Electron microscopic and biochemical studies revealed a salient difference in the response to toxic doses of ouabain by cultured cardiac muscle and non-muscle cells from neonatal rats. Progressive cellular injury in myocytes incubated with 1 . 10(-4)--1 . 10(-3) M ouabain ultimately leads to swelling and necrosis. The morphological damage in myocytes was accompanied by a drastic decrease in 14CO2 formation from 14C-labeled stearate or acetate but not glucose. Neither morphological nor biochemical impairments were observed in non-muscle cells. The interaction between ouabain and the cultured cells, using therapeutic doses of ouabain (i.e., less than 1 . 10(-7) M), was characterized. Two binding sites were described in both classes of cells, one site is a saturable K+-sensitive site whereas the other is non-saturable and K+-insensitive. The complexes formed between the sarcolemma receptor(s) and ouabain, at low concentrations of the drug (e.g., 7.52 . 10(-9) M), had Kd values of 8.9 . 10(-8) and 2.3 . 10(-8) M for muscle and non-muscle cells, respectively. The formation and dissociation of the complexes were affected by temperature and potassium ions.

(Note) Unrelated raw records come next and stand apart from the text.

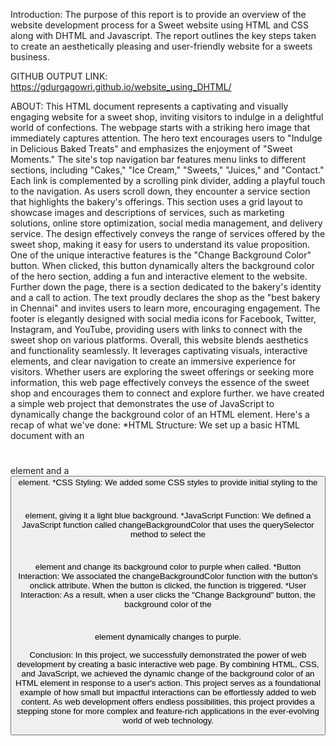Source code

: Introduction:
The purpose of this report is to provide an overview of the website development process for a Sweet website using HTML and CSS along with DHTML and Javascript. The report outlines the key steps taken to create an aesthetically pleasing and user-friendly website for a sweets business.

GITHUB OUTPUT LINK:
https://gdurgagowri.github.io/website_using_DHTML/

ABOUT:
This HTML document represents a captivating and visually engaging website for a sweet shop, inviting visitors to indulge in a delightful world of confections. The webpage starts with a striking hero image that immediately captures attention. The hero text encourages users to "Indulge in Delicious Baked Treats" and emphasizes the enjoyment of "Sweet Moments."
The site's top navigation bar features menu links to different sections, including "Cakes," "Ice Cream," "Sweets," "Juices," and "Contact." Each link is complemented by a scrolling pink divider, adding a playful touch to the navigation.
As users scroll down, they encounter a service section that highlights the bakery's offerings. This section uses a grid layout to showcase images and descriptions of services, such as marketing solutions, online store optimization, social media management, and delivery service. The design effectively conveys the range of services offered by the sweet shop, making it easy for users to understand its value proposition.
One of the unique interactive features is the "Change Background Color" button. When clicked, this button dynamically alters the background color of the hero section, adding a fun and interactive element to the website.
Further down the page, there is a section dedicated to the bakery's identity and a call to action. The text proudly declares the shop as the "best bakery in Chennai" and invites users to learn more, encouraging engagement.
The footer is elegantly designed with social media icons for Facebook, Twitter, Instagram, and YouTube, providing users with links to connect with the sweet shop on various platforms.
Overall, this website blends aesthetics and functionality seamlessly. It leverages captivating visuals, interactive elements, and clear navigation to create an immersive experience for visitors. Whether users are exploring the sweet offerings or seeking more information, this web page effectively conveys the essence of the sweet shop and encourages them to connect and explore further.
we have created a simple web project that demonstrates the use of JavaScript to dynamically change the background color of an HTML element. Here's a recap of what we've done:
*HTML Structure: We set up a basic HTML document with an <h1></h1> element and a <button> element.
*CSS Styling: We added some CSS styles to provide initial styling to the <h1></h1> element, giving it a light blue background.
*JavaScript Function: We defined a JavaScript function called changeBackgroundColor that uses the querySelector method to select the <h1></h1> element and change its background color to purple when called.
*Button Interaction: We associated the changeBackgroundColor function with the button's onclick attribute. When the button is clicked, the function is triggered.
*User Interaction: As a result, when a user clicks the "Change Background" button, the background color of the <h1></h1> element dynamically changes to purple.

Conclusion:
In this project, we successfully demonstrated the power of web development by creating a basic interactive web page. By combining HTML, CSS, and JavaScript, we achieved the dynamic change of the background color of an HTML element in response to a user's action. This project serves as a foundational example of how small but impactful interactions can be effortlessly added to web content. As web development offers endless possibilities, this project provides a stepping stone for more complex and feature-rich applications in the ever-evolving world of web technology.
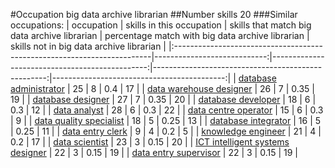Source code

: #Occupation big data archive librarian
##Number skills 20
###Similar occupations:
| occupation                                                              |   skills in this occupation |   skills that match big data archive librarian |   percentage match with big data archive librarian |   skills not in big data archive librarian |
|:------------------------------------------------------------------------|----------------------------:|-----------------------------------------------:|---------------------------------------------------:|-------------------------------------------:|
| [database administrator](database_administrator.md)                     |                          25 |                                              8 |                                               0.4  |                                         17 |
| [data warehouse designer](data_warehouse_designer.md)                   |                          26 |                                              7 |                                               0.35 |                                         19 |
| [database designer](database_designer.md)                               |                          27 |                                              7 |                                               0.35 |                                         20 |
| [database developer](database_developer.md)                             |                          18 |                                              6 |                                               0.3  |                                         12 |
| [data analyst](data_analyst.md)                                         |                          28 |                                              6 |                                               0.3  |                                         22 |
| [data centre operator](data_centre_operator.md)                         |                          15 |                                              6 |                                               0.3  |                                          9 |
| [data quality specialist](data_quality_specialist.md)                   |                          18 |                                              5 |                                               0.25 |                                         13 |
| [database integrator](database_integrator.md)                           |                          16 |                                              5 |                                               0.25 |                                         11 |
| [data entry clerk](data_entry_clerk.md)                                 |                           9 |                                              4 |                                               0.2  |                                          5 |
| [knowledge engineer](knowledge_engineer.md)                             |                          21 |                                              4 |                                               0.2  |                                         17 |
| [data scientist](data_scientist.md)                                     |                          23 |                                              3 |                                               0.15 |                                         20 |
| [ICT intelligent systems designer](ICT_intelligent_systems_designer.md) |                          22 |                                              3 |                                               0.15 |                                         19 |
| [data entry supervisor](data_entry_supervisor.md)                       |                          22 |                                              3 |                                               0.15 |                                         19 |
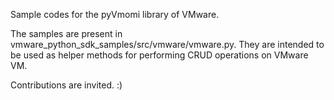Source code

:Sample codes for the pyVmomi library of VMware.

The samples are present in vmware_python_sdk_samples/src/vmware/vmware.py. They are intended to be used as helper methods for performing CRUD operations on VMware VM.

Contributions are invited. :)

电子显微镜和生化研究揭示了新生大鼠培养的心肌细胞和非肌肉细胞对毒毛花苷毒剂量反应的显著差异。用1.10(-4)-1.10(-3)M毒毛花苷孵育的心肌细胞中逐渐发生的细胞损伤最终导致肿胀和坏死。心肌细胞的形态学损伤伴随着14C标记的硬脂酸或乙酸盐而非葡萄糖产生的14CO2急剧减少。在非肌肉细胞中未观察到形态学或生化损伤。使用治疗剂量的毒毛花苷(即小于1.10(-7)M)对毒毛花苷与培养细胞之间的相互作用进行了表征。在这两类细胞中都描述了两个结合位点,一个位点是可饱和的K+敏感位点,而另一个是非饱和的且对K+不敏感。在低浓度药物(例如7.52.10(-9)M)下,肌膜受体与毒毛花苷形成的复合物,对于肌肉细胞和非肌肉细胞,其解离常数(Kd)值分别为8.9.10(-8)和2.3.10(-8)M。复合物的形成和解离受温度和钾离子的影响。